» ASSIGNMENT: Your task is to filter the entries and copy every line containing the string "point".

(RECORD EXCERPTS begins)

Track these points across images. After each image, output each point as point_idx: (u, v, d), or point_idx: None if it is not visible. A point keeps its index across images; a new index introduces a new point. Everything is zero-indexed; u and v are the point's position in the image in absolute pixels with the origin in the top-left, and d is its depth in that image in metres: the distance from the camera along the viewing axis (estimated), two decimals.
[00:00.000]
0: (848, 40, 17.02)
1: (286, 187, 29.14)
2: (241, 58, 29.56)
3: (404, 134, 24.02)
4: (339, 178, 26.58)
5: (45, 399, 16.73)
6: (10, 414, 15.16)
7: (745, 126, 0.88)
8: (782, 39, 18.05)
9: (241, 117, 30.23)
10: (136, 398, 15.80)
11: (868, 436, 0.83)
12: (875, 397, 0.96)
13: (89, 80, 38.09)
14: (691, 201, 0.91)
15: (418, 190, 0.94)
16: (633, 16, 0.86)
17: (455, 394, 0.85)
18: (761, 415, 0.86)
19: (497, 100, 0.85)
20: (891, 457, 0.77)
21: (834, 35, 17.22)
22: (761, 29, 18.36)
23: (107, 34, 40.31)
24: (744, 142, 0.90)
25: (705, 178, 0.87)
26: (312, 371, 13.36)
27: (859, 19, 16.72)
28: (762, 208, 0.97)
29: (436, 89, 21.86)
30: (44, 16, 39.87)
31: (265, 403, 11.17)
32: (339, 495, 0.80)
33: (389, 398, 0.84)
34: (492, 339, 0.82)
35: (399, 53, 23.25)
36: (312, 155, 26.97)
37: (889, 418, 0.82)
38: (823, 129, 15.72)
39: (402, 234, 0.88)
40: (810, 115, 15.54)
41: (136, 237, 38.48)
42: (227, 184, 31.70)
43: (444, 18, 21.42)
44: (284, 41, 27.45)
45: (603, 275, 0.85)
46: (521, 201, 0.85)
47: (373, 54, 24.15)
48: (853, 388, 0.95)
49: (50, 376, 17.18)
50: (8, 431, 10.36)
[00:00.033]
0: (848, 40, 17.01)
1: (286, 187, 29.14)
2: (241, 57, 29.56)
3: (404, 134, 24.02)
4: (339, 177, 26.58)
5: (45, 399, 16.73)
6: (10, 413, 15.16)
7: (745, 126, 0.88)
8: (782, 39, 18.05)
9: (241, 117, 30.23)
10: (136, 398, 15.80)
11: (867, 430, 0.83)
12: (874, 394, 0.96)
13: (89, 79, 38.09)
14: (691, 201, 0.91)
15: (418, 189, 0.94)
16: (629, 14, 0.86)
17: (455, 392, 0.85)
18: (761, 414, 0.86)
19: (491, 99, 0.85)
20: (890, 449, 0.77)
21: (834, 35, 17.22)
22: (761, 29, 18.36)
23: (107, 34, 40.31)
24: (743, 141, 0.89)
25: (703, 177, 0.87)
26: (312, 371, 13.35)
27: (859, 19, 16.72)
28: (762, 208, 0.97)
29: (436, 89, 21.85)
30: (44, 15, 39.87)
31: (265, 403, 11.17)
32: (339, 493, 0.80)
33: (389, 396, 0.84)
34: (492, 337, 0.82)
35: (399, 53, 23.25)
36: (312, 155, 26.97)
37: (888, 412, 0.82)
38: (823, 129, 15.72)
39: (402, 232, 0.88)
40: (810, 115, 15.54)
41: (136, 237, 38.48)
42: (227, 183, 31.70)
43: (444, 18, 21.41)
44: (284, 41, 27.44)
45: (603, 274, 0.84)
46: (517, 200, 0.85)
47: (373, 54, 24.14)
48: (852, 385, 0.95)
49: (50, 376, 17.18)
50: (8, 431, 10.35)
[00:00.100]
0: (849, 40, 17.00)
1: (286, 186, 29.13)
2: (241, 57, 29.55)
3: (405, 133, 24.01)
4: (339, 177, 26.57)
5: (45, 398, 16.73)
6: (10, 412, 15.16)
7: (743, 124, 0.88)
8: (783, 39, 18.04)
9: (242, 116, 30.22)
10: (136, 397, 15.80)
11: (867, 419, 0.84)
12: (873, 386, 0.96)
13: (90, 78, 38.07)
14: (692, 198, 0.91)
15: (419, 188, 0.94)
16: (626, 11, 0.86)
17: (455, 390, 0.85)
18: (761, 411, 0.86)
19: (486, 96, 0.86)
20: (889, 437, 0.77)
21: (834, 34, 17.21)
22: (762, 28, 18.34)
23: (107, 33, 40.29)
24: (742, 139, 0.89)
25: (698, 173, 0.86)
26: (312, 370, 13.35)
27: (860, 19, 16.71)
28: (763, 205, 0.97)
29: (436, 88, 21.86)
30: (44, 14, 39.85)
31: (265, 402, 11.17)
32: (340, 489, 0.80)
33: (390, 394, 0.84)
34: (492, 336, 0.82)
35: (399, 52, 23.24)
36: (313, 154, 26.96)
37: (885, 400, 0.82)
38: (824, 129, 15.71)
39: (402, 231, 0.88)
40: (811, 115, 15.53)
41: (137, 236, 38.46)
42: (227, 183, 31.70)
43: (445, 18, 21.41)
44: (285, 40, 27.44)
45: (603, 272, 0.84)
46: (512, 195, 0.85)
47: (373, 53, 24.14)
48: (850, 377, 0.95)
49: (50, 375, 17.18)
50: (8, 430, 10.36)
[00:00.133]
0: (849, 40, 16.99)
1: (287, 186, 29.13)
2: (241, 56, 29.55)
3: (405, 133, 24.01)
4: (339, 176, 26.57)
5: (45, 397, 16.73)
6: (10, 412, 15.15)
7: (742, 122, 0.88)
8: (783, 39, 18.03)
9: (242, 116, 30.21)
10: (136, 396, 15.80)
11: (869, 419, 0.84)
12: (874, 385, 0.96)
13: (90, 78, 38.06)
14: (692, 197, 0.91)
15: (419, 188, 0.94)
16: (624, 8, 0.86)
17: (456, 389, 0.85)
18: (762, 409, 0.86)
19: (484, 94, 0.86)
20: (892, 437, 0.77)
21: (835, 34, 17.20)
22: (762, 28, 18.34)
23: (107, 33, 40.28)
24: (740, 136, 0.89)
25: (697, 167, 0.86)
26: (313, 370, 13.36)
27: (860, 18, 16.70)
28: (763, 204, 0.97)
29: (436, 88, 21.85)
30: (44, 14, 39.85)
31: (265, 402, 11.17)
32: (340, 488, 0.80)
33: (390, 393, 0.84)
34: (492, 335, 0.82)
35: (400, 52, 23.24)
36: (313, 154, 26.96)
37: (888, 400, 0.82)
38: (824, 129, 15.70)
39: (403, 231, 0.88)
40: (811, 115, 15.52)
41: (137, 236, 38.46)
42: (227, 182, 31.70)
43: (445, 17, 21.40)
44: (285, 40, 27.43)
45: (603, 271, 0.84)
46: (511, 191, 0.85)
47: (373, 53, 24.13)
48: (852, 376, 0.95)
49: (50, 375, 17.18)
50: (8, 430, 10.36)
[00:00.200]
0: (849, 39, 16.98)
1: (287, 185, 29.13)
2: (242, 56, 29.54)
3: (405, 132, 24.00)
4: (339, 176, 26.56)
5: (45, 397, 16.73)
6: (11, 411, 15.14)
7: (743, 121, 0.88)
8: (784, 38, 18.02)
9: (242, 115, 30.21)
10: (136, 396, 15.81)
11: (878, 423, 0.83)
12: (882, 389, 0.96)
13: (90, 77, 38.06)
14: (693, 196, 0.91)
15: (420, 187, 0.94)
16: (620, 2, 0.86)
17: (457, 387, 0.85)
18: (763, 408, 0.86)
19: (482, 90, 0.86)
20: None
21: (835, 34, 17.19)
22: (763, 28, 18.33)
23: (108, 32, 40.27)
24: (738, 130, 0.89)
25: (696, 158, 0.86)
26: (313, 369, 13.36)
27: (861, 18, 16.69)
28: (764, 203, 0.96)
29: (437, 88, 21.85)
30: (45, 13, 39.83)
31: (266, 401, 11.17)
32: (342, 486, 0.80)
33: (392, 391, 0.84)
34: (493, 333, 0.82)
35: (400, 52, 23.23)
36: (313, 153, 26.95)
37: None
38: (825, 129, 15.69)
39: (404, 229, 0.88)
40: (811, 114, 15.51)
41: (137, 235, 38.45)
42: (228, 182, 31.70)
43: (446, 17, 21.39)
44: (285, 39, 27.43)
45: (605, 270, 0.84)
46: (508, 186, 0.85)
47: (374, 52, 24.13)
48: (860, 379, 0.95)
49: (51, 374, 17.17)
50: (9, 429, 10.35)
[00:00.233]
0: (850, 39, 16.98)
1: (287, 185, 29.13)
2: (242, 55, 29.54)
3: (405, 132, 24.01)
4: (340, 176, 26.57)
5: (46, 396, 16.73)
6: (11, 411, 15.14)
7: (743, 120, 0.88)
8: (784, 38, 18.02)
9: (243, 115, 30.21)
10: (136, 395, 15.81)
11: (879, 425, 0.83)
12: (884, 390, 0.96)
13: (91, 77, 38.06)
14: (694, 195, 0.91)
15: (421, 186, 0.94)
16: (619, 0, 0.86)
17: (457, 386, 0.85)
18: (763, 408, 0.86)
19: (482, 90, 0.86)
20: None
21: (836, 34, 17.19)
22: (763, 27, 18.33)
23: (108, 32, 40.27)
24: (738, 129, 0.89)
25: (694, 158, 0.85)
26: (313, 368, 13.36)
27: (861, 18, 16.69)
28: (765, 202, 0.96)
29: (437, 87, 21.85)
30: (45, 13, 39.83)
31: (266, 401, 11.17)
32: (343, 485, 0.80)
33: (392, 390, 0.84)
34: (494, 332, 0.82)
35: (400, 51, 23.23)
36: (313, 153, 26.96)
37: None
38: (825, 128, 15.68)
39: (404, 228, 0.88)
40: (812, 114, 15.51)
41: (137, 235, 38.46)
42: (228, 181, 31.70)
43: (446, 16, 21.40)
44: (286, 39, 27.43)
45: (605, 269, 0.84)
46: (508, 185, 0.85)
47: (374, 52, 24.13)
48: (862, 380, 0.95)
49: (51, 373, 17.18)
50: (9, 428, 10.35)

(RECORD EXCERPTS ends)
(RECORD EXCERPTS begins)

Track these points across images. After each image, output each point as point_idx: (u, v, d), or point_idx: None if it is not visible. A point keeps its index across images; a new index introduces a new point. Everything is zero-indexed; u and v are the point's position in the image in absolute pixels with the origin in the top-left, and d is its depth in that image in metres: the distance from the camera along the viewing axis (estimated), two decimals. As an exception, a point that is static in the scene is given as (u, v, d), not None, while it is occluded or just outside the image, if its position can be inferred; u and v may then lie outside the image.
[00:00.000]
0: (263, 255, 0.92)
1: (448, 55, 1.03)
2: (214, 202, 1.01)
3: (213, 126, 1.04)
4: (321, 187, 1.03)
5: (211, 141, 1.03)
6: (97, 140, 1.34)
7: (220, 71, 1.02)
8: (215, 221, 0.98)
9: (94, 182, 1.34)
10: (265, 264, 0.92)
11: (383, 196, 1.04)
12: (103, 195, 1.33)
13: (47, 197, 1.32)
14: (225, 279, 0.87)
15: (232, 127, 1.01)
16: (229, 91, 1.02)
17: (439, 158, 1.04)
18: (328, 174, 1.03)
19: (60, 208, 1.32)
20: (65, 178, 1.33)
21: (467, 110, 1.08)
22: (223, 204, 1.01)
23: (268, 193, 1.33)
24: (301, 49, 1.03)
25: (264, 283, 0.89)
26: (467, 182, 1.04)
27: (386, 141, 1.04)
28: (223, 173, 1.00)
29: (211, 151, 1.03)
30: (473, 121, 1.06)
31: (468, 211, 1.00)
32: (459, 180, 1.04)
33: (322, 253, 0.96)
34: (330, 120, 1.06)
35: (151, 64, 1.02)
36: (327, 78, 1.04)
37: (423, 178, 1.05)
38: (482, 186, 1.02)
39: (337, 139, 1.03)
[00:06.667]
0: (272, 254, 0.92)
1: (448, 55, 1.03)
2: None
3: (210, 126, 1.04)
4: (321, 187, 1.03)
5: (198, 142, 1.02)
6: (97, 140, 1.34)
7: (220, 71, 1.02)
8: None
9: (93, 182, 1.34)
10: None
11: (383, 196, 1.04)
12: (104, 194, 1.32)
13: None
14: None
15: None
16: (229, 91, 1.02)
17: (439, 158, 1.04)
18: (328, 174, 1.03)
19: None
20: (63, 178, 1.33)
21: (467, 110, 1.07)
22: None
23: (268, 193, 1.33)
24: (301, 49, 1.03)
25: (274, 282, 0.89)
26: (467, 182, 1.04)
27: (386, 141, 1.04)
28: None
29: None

(RECORD EXCERPTS ends)

» EXERCISE RESULT:
Track these points across images. After each image, output each point as point_idx: (u, v, d), or point_idx: None if it is not visible. A point keeps its index across images; a new index introduces a new point. Everything is zero-indexed; u and v are the point's position in the image in absolute pixels with the origin in the top-left, and d is its depth in that image in metres: the distance from the camera along the viewing axis (estimated), two decimals.
Track these points across images. After each image, output each point as point_idx: (u, v, d), or point_idx: None if it is not visible. A point keeps its index across images; a new index introduces a new point. Everything is zero-indexed; u and v are the point's position in the image in absolute pixels with the origin in the top-left, and d is its depth in that image in metres: the distance from the camera along the viewing axis (estimated), two decimals. As an exception, a point that is static in the scene is given as (u, v, d), not None, while it is occluded or just outside the image, if its position can be inferred; u and v may then lie outside the image.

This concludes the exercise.